The Nicki Minaj comparison, you mentioned it last year and you mention it in “I Will.” Is it seriously still going on? Is it as frustrating? 

Yeah, I don’t think it’s ever gonna stop. Every new rapper that’s up-and-coming, they say she sounds like her and puts her in the same category as Nicki. I didn’t want to go too deep into it, I’d been seen as trying to dis her. But I’m just saying I’m not a carbon copy of anything, sometimes the comparison is only because I’m a female rapper.
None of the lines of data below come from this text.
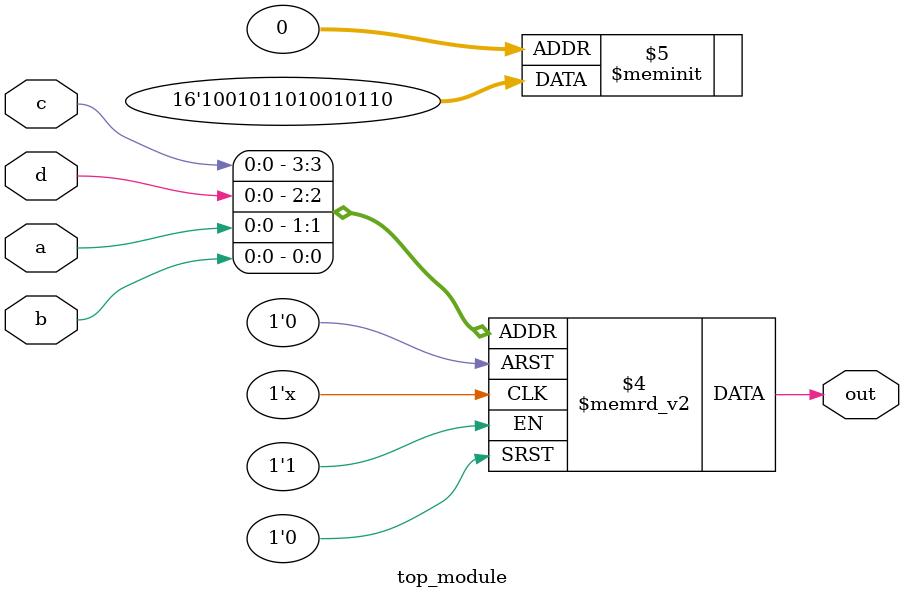
<source format=sv>
module top_module (
    input a, 
    input b,
    input c,
    input d,
    output reg out
);

always @(*) begin
    case ({c, d, a, b})
        4'b0000: out = 0;
        4'b0001: out = 1;
        4'b0010: out = 1;
        4'b0011: out = 0;
        4'b0100: out = 1;
        4'b0101: out = 0;
        4'b0110: out = 0;
        4'b0111: out = 1;
        4'b1000: out = 0;
        4'b1001: out = 1;
        4'b1010: out = 1;
        4'b1011: out = 0;
        4'b1100: out = 1;
        4'b1101: out = 0;
        4'b1110: out = 0;
        4'b1111: out = 1;
        default: out = 0;
    endcase
end

endmodule

</source>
I think it’s ignorant.

Any comparisons to Azealia Banks yet?

No actually, I haven’t. I have people say that I look like her. But it’s always Nicki Minaj. And Busta Rhymes. No one else. Azealia follows me on Twitter and has been really cool.

Don’t mess with her.

Haha, I won’t!

I haven’t seen you engage in much Twitter beef.

Right, I have banter now and again but I’m not into all that beef and stuff. Everyone can see. Your supporters can see. It’s not a good look.

I hear you’re recording new stuff.

Yeah, I’m doing an EP, because it’s all original songs now. I feel like I have to put the work in and do a crazy CD of mad different genres. It might be called The Unexpected or Mona Leshurr. I got six tracks already. I’m hitting the studios every single day and co-producing as well. I used to produce and want to get back to it. I’m gonna have input in all the tracks. It will be like a mini album with a Missy Elliott kinda sound about it. There’s a gap for that kind of sound right now.